§ **Consigne**
Relevez, s'il vous plaît, tous les titres de chapitres des Essais mentionnés dans l'extrait fourni ci-dessous.

§ **Extrait fourni**

—————

Ce « suffisant lecteur » dispose heureusement d’autres indices. Si les ajouts au chapitre « Des prières » peuvent paraître s’écarter du propos d’origine, ils présentent en revanche des parentés avec des textes d’autres chapitres des Essais. L’opposition entre le « theologien » et l’« humaniste » peut être rapprochée de celle du dogmatiste et du pyrrhonien de l’« Apologie de Raimond Sebond » (II, 12), du « docte » et du profane dans les deux essais pédagogiques, « Du pedantisme » (I, 25) et « De l’institution des enfans » (I, 26), ou encore du bon et du mauvais conférencier du chapitre « De l’art de conferer » (III, 8). À chaque fois, il est question des modalités du discours et de leur rapport à l’autorité.

—————

§ **Listing fourni**
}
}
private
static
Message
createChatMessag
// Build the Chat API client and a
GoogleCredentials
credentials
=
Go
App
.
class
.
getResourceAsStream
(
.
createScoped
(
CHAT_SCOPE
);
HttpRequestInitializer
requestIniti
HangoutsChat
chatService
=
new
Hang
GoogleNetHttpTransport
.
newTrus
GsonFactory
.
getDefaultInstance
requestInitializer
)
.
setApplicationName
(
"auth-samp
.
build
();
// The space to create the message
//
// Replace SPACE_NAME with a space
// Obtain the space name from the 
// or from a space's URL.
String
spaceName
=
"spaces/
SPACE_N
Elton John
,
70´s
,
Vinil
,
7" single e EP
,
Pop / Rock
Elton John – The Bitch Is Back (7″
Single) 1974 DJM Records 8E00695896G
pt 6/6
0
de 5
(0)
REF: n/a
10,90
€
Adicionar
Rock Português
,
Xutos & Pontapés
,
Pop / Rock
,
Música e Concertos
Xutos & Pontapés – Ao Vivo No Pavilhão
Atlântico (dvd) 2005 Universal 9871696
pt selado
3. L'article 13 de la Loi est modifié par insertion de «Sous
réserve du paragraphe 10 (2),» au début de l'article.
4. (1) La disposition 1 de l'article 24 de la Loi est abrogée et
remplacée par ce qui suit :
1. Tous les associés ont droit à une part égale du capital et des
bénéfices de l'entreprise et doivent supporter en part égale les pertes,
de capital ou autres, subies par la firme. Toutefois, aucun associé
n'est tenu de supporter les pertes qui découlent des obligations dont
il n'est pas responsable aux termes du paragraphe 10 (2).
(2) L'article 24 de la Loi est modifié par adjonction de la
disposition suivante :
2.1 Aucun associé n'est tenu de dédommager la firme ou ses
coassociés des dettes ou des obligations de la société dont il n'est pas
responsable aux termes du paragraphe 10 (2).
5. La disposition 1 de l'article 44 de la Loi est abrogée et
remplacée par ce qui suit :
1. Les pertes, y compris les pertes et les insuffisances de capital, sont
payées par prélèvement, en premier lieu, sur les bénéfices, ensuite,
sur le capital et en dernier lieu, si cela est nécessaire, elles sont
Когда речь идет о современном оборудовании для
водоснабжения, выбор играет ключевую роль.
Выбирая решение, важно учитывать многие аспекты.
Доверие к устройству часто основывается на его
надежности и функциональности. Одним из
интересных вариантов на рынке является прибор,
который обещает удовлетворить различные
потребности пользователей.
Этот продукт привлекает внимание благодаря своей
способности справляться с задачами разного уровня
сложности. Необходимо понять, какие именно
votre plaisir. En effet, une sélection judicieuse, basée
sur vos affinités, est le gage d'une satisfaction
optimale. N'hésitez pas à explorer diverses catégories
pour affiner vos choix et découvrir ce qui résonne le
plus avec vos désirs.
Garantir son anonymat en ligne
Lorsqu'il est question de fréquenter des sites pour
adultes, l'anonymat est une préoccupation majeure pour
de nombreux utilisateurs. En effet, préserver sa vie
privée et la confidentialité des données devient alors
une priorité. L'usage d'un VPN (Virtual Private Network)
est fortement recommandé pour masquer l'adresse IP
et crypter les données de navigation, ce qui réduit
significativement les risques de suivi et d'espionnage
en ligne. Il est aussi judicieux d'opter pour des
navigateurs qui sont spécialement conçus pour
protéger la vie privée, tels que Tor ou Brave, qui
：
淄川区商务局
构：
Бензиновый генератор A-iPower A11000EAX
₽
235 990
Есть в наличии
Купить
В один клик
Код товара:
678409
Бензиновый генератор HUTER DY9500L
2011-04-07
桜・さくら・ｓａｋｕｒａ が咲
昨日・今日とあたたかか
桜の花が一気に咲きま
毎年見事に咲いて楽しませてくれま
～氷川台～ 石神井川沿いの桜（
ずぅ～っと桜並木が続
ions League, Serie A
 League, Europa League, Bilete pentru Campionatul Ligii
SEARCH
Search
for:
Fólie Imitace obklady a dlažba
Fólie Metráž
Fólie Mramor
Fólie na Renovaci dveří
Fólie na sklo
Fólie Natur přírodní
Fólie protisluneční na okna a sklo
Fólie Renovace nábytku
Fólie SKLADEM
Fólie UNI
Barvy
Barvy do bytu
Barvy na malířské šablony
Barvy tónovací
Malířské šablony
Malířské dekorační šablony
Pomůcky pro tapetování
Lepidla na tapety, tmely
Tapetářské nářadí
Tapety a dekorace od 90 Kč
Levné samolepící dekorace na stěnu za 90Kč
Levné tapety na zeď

—————

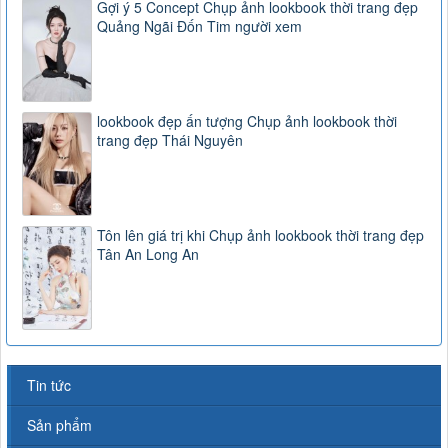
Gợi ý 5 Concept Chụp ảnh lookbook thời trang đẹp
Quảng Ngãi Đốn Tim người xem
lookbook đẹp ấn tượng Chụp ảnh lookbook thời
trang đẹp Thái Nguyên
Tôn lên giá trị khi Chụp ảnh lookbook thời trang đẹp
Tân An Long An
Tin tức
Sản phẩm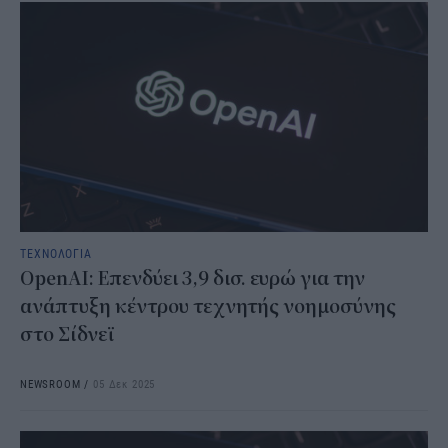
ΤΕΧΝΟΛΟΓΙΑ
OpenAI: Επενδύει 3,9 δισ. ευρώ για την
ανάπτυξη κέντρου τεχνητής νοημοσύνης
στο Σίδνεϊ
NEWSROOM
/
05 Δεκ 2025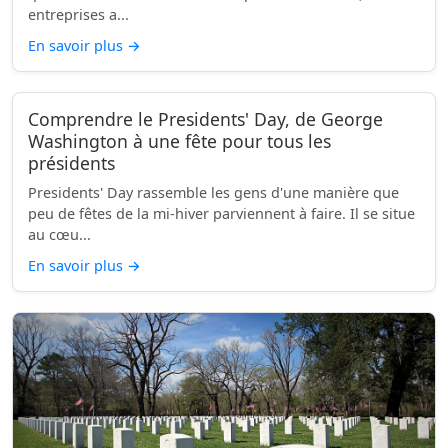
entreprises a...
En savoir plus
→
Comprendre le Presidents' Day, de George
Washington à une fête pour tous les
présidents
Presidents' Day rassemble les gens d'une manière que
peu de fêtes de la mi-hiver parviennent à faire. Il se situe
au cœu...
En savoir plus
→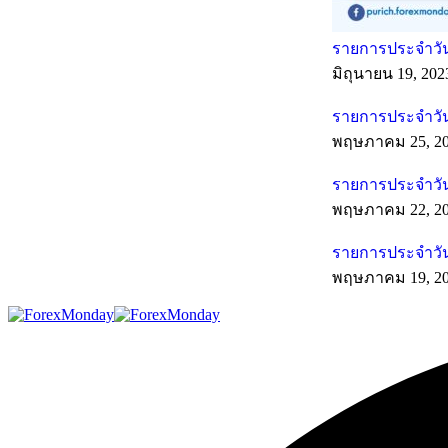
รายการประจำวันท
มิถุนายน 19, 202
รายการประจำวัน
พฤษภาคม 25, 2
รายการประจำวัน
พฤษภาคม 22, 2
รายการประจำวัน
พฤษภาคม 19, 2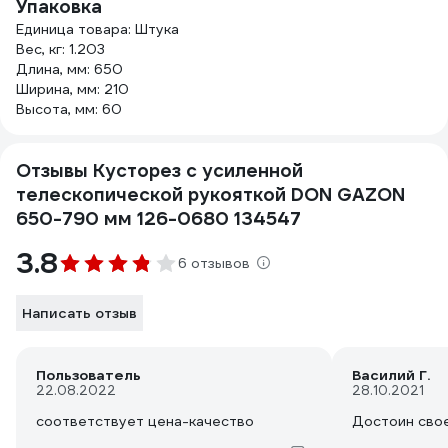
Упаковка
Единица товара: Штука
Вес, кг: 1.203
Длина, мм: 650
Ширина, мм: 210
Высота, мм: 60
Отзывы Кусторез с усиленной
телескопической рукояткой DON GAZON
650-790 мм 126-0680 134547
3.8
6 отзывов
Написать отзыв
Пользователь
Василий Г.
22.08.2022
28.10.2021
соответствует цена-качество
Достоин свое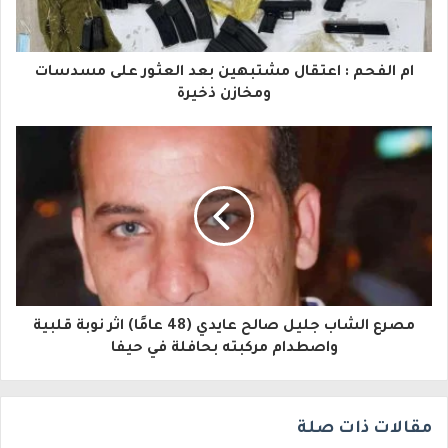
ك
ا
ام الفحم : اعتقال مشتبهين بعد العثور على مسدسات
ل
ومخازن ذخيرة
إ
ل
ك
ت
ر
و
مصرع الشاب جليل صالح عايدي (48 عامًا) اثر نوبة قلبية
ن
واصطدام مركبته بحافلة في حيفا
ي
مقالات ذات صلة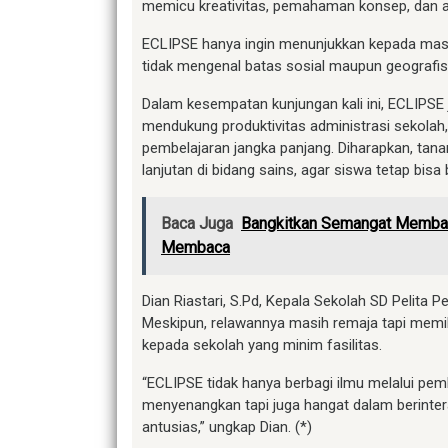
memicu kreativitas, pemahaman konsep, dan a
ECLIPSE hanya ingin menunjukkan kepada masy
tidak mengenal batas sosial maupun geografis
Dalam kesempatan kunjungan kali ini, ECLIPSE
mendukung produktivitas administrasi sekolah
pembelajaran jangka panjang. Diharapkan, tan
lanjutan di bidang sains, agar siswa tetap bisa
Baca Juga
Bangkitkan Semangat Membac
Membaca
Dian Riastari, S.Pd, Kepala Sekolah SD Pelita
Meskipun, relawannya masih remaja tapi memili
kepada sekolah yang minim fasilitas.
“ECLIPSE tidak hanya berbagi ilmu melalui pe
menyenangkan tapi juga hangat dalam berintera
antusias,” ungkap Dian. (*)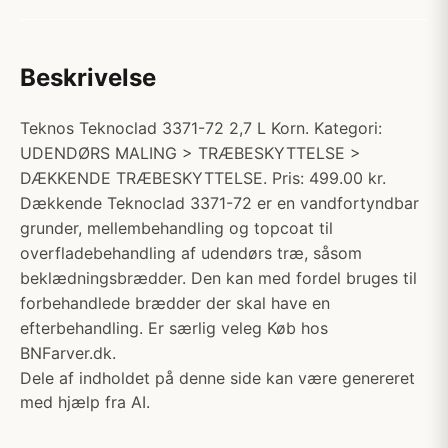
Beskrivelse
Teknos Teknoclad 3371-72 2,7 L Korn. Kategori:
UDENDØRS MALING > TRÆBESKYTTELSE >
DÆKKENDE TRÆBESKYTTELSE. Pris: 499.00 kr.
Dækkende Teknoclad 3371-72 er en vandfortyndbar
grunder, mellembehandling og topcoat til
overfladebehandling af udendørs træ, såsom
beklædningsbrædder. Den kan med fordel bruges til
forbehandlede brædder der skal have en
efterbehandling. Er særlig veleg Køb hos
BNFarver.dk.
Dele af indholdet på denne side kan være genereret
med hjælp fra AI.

—————

§ **Réponse**
- « Des prières »
- « Apologie de Raimond Sebond »
- « Du pedantisme »
- « De l'institution des enfans »
- « De l'art de conferer »